Final exam for CS 5383, July 25, 2006

Name: ___________________________________________________________________

Please use as many sheets of paper as you need; do not forget to place your name on all these sheets.

1-2. Security and Privacy

1. One of the methods proposed to preserve privacy in statistical databases is to only allow queries that combine at least m records (where m is a given threshold). Illustrate the limitations of this method on the following example of a database that contains the body temperature of several patients; in this example, m = 5.

Based on this information, find the temperature of patient No. 6. What is your conclusion: is this an efficient way to protect privacy?

2. Another method of protecting privacy is adding a random error to the answer. Explain, in detail, what are the limitations of this method, i.e., how exactly we can reconstruct the original values that we are supposed to be protecting.

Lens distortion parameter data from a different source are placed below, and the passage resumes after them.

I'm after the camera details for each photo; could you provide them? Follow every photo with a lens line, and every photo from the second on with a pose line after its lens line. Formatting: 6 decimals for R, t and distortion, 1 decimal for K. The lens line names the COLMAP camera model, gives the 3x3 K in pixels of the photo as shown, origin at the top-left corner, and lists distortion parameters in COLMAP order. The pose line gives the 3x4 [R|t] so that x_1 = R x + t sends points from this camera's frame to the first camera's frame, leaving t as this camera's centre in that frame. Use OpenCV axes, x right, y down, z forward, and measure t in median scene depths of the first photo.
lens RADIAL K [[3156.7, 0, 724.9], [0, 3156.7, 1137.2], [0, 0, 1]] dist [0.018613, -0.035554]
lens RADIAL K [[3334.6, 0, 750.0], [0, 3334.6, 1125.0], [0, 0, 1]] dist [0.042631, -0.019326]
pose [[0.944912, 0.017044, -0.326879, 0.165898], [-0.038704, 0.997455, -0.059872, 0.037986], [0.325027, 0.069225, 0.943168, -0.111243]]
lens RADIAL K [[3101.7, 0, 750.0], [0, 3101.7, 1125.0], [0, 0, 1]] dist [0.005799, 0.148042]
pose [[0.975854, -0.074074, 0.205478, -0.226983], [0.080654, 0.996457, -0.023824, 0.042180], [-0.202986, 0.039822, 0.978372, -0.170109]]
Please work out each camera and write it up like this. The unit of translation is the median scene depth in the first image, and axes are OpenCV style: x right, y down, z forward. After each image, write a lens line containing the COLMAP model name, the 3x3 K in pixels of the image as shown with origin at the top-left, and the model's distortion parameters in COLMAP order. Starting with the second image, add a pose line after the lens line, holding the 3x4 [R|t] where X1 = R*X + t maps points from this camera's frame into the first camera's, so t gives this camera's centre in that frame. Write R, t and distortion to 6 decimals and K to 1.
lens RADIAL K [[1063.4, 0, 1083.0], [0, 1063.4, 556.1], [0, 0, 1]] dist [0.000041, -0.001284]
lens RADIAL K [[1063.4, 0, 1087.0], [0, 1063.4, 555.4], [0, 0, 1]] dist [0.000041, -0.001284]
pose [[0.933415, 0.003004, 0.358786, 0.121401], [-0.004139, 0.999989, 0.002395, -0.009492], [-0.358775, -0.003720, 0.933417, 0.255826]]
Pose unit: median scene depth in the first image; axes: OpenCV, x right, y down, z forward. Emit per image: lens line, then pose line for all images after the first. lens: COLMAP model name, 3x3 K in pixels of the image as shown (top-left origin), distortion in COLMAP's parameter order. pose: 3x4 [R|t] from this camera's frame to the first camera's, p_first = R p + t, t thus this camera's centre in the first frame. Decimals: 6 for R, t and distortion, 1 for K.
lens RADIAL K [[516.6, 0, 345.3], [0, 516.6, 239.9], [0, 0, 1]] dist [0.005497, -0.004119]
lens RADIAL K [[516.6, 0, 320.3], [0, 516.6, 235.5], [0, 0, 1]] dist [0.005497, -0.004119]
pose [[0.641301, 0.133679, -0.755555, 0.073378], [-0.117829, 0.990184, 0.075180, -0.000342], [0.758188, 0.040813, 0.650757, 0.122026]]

How can we avoid the limitations of these privacy protection methods?

3-10. Uncertainty

3-5. For the case when the data processing algorithm is f(x1,x2) = 1/x1-x2, the measured values are X1 = 1.0 and X2 = 3.0, and the upper bounds on the measurement errors are D1 = D2 = 0.1, find the bound on D by using the following three methods:

3. use monotonicity to find the exact range and then, the value D;

4. use analytical differentiation;

5. use numerical differentiation.

6. Formulate the general problem of estimating the the standard deviation S on the approximation error of result of data processing: what is known, and what we need to compute. Explain what is a standard deviation (i.e., how it is defined in precise terms).

7. Describe, in detail, Monte-Carlo algorithm for computing the standard deviation S of the result of data processing.

8-9. For the case when the data processing algorithm is f(x1,x2) = 1/x1 - x2, the measured values are X1 = 1.0 and X2 = 3.0, and the standard deviations of the measurement errors are s1 = 0.04, s2 = 0.03, find the standard deviation s of y - Y by using the following two methods:

8. use analytical differentiation;

9. use numerical differentiation.

10. Explain what are fuzzy numbers. For the case when the uncertainty in x1 is described by a triangular number with a center 1.0 and base [0.9,1.1], and the uncertainty in x2 is described by a triangular number with a center 3.0 and base [2.9,3.1], describe the fuzzy number corresponding to y = 1/x1 - x2.

11-17. Probabilistic approach to trust

11. If events A and B are independent, with Prob(A)=0.5 and Prob(B)=0.6, what is the probability of A \/ B? Explain, in detail, the formula that you are using.

12. Let a trust c with probability 0.8, a trust d with probability 0.9, c trusts b with probability 0.7, and d trusts b with the probability 0.9. What is the resulting probability with which a trusts b? Explain your formula step by step.

13-14. Describe the basic Monte-Carlo algorithm for computing the probability of trust, including the use of the standard random number generator (RNG). How is this use different from the use of RNG to estimate uncertainty?

15. What is the accuracy of the basic Monte-Carlo algorithm for estimating trust? Based on this accuracy, how many simulations do we need to make to estimate the trust with accuracy 1%? 0.1%?

16-17. Let a trust c with probability 0.98, a trust d with probability 0.99, c trusts b with probability 0.97, and d trusts b with the probability 0.99. What is the resulting probability with which a trusts b? Give a direct answer, and then use the scaling algorithm to provide an answer.

18-20. Constraints

18. Use the constraints and intervals algorithm to show that the system of equations x*y=6 and x+y=10 has no solution when x and y are in the interval [0,5].

19-20. Use the constraints and intervals algorithm to find the solution to the system of equations x*y=6 and x+y=5 when both x and y are in the interval [0,5]. Hint: after a few iterations, we must use bisection.